The second test exercises the my_second_dbt_model.sql
which looks like:
select *
from {{ ref('my_first_dbt_model') }}
where id = 1
The test framework needs to hook into the ref
tag and replace it with a pandas dataframe. The test for this looks like:
import pandas as pd
from dbtmodeltest.testcase import DBTModelTestCase
class MyFirstDBTModelTestCase(DBTModelTestCase):
def test_only_returns_id_1(self):
my_first_dbt_model = pd.DataFrame([
(1,),
(2,),
(None,)
], columns=['id'])
out_df = self.execute_model_with_refs(
model='models/example/my_second_dbt_model.sql',
my_first_dbt_model=my_first_dbt_model,
)
expected_df = pd.DataFrame([
(1,),
], columns=['id'])
self.assertDFEqual(expected_df, out_df)
This shows the output from the test execution:
$ DBT_MODEL_TEST_ENABLED=1 DBT_MODEL_TEST_IDENTIFIER_PREFIX="test1_" python -m unittest models/example/test_my_second_dbt_model.py
creating table: test1_my_first_dbt_model
Running with dbt=0.19.0
Found 2 models, 4 tests, 0 snapshots, 0 analyses, 139 macros, 0 operations, 0 seed files, 0 sources, 0 exposures
15:32:36 | Concurrency: 8 threads (target='ci')
15:32:36 |
15:32:36 | 1 of 1 START view model test.my_second_dbt_model..................... [RUN]
15:32:36 | 1 of 1 OK created view model test.my_second_dbt_model................ [CREATE VIEW in 0.09s]
15:32:36 |
15:32:36 | Finished running 1 view model in 0.18s.
Completed successfully
Done.

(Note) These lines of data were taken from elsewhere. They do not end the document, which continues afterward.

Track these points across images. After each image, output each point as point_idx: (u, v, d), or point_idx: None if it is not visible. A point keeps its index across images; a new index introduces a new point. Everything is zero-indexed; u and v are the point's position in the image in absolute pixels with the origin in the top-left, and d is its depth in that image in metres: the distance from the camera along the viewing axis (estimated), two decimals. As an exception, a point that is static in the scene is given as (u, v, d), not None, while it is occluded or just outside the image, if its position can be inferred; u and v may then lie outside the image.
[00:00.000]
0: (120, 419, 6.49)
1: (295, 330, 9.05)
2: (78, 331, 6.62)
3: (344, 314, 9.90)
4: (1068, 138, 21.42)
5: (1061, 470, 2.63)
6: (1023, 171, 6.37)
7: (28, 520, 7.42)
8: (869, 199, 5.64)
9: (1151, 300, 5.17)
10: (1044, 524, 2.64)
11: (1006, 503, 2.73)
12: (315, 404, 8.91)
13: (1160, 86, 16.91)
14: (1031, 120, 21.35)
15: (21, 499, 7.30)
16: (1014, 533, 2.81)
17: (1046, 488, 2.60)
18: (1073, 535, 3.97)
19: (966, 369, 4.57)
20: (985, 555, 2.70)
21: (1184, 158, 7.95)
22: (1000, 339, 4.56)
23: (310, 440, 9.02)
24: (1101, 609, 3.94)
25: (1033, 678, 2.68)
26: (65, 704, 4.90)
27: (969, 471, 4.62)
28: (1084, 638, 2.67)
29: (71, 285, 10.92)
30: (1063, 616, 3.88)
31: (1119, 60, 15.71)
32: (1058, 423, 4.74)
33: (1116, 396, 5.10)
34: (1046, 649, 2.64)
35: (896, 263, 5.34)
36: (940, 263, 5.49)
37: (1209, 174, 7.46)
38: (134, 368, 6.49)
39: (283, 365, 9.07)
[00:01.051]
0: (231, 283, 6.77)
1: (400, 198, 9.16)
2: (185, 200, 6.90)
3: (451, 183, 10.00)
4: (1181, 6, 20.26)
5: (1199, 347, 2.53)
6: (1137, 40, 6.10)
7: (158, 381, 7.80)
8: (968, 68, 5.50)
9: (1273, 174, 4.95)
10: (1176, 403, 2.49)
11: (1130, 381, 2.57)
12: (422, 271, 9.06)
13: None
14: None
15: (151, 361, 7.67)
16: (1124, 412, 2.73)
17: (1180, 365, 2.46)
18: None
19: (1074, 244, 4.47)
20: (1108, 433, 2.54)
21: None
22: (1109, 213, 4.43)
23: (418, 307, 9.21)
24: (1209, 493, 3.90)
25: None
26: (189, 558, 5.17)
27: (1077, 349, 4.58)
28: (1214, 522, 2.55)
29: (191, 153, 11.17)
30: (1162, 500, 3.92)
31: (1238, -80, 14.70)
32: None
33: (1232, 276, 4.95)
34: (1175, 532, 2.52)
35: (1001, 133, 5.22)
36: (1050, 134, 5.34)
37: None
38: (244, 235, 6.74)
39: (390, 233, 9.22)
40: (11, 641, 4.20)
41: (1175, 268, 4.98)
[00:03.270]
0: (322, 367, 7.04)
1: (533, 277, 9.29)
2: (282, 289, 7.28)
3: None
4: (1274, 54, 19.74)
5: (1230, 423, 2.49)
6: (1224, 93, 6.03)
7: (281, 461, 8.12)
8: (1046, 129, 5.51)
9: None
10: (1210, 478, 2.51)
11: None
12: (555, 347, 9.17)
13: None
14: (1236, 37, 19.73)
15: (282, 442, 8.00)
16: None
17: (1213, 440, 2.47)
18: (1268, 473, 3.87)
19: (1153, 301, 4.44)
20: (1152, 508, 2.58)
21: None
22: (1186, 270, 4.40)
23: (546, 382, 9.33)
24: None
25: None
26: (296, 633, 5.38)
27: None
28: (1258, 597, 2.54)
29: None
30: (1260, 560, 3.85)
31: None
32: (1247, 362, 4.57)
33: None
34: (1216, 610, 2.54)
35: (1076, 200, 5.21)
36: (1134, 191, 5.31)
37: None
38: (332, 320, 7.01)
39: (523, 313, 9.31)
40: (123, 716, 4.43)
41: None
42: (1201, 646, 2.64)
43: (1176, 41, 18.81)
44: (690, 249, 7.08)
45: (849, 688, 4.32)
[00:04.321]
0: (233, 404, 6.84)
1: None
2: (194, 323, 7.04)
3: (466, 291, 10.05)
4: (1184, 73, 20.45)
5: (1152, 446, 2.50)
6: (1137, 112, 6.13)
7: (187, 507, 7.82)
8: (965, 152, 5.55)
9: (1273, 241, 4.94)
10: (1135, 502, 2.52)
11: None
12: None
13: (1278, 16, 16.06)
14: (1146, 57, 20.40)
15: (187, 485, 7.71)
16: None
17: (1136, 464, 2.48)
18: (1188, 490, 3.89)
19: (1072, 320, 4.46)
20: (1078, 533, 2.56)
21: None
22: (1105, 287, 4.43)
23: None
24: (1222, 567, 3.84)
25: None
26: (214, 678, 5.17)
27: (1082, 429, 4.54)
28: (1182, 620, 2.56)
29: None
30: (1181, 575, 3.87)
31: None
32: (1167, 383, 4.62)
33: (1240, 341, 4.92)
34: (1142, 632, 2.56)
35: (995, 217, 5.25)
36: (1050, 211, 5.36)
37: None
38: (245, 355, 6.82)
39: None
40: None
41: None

PASS=1 WARN=0 ERROR=0 SKIP=0 TOTAL=1
"test"."test"."my_second_dbt_model"
id
0 1
.
----------------------------------------------------------------------
Ran 1 test in 1.137s
OK
The strategy for replacing “ref” with custom data leverages a custom macro. This macro prefixes the table with a prefix defined in the environment:
{% macro ref(model_name) %}
{% set dbt_model_test_enabled = env_var('DBT_MODEL_TEST_ENABLED', False) %}
{# set dbt_model_test_database = env_var('DBT_MODEL_TEST_DATABASE', '') #}
{# set dbt_model_test_schema = env_var('DBT_MODEL_TEST_SCHEMA', '') #}
{% set dbt_model_test_identifier_prefix = env_var('DBT_MODEL_TEST_IDENTIFIER_PREFIX', '') %}
{{ log("Running custom:ref " ~ model_name) }}
{% if dbt_model_test_enabled == '1' %}
{{ log("DBT_MODEL_TEST: model test enabled") }}
{% set rel = builtins.ref(model_name) %}
{%
set newrel = rel.replace_path(
identifier=dbt_model_test_identifier_prefix + model_name
)
%}
{% do return(newrel) %}
{% else %}
{{ log("DBT_MODEL_TEST: model test disabled") }}
{% do return(builtins.ref(model_name)) %}
{% endif %}
{% endmacro %}
This points our dbt model to the prefixed test table. The final step is to create the prefixed test table using the dataframe provide.
engine = create_engine(self._adapter_sqlalchemy_conn_string())
with engine.connect() as conn:
for ref_name, ref_df in ref_dfs.items():
table_name = self.identifier_prefix + ref_name
# drop table and cascade if exists...
conn.execute('DROP TABLE {} CASCADE'.format(table_name))
print('creating table: {}'.format(table_name))
ref_df.to_sql(
name=table_name,
con=engine,
if_exists='replace',
index=False,
)
return self.execute_model(model)
This is accomplished using sql alchemy to convert the dataframe to a table using to_sql(...)
.
I’m wondering:
- Does replacing ref/source with a custom macro make sense?
- Has anyone else done this?
- If so, which strategy did you use?
I appreciate any feedback on this approach. Thank you.